Renvoyé au 19 mai 2026 par la Cour d’appel de Kinshasa/Gombe, le procès relatif au détournement présumé des fonds du Fonds spécial d’indemnisation des victimes des activités illicites de l’Ouganda (FRIVAO) .
À l’origine de ce renvoi : l’absence du principal renseignant, Constant Mutamba, lors de l’audience tenue ce mardi 5 mai 2026. Convoqué pour être entendu, l’ancien garde des Sceaux ne s’est pas présenté, invoquant des raisons de santé.
Une comparution jugée indispensable
La cour a pris acte de cette justification, tout en soulignant le caractère essentiel de sa présence pour la suite de la procédure.
« La cour fera droit à l’avis du parquet général, étant donné que la comparution s’avère nécessaire.
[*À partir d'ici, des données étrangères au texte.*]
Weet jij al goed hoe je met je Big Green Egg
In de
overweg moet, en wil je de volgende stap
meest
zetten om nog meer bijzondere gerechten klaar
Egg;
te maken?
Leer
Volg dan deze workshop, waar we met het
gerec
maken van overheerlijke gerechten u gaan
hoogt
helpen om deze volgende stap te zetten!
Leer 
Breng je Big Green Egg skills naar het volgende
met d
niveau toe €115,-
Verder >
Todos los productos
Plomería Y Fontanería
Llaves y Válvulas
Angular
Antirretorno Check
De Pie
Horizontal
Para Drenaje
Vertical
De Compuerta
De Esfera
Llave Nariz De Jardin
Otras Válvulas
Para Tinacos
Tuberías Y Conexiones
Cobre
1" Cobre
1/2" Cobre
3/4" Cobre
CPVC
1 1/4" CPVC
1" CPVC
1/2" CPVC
Il devra être confronté avec certains témoins. On va devoir lui accorder suffisamment de temps pour qu’il se rétablisse. La cour renvoie l’affaire au 19 mai », a déclaré le président de la chambre.
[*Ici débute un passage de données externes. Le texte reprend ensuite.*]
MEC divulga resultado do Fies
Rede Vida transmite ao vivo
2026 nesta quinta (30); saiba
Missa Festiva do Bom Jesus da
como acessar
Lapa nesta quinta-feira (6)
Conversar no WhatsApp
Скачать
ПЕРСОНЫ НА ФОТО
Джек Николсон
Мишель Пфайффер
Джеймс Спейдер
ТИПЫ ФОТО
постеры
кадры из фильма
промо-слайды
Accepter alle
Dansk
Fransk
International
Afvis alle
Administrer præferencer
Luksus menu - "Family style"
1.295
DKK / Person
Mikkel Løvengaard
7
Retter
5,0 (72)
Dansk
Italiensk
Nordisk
Un acteur clé au cœur du dossier
À plusieurs reprises cité dans ce dossier de présumées malversations, Constant Mutamba est considéré comme un acteur central, dont les déclarations pourraient contribuer à éclairer plusieurs zones d’ombre.
Son audition est particulièrement attendue, notamment en raison des confrontations possibles avec certains témoins déjà entendus par la cour.
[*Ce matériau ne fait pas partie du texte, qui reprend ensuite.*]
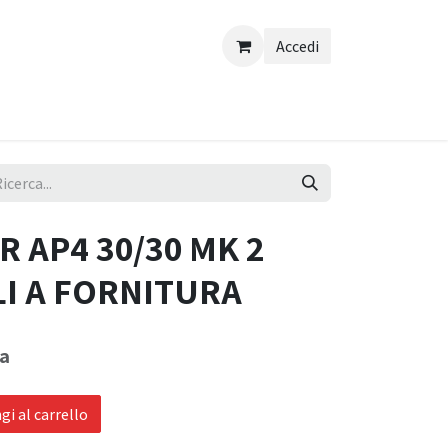
Accedi
R AP4 30/30 MK 2
LI A FORNITURA
sa
i al carrello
Un contexte judiciaire déjà chargé
Par ailleurs, l’ancien ministre purge actuellement une peine prononcée en 2025 pour détournement de deniers publics dans une affaire distincte. Ce contexte renforce l’attention portée à son rôle dans le dossier FRIVAO, qui concerne la gestion de fonds destinés à indemniser les victimes des activités illicites de l’Ouganda en République démocratique du Congo.
Un rendez-vous judiciaire décisif
Le renvoi de l’affaire illustre la volonté de la cour de garantir un débat contradictoire complet, en s’assurant de la présence de toutes les parties essentielles.
Il sied de noter que l’audience prévue le 19 mai s’annonce ainsi déterminante pour la suite de cette procédure judiciaire à forts enjeux.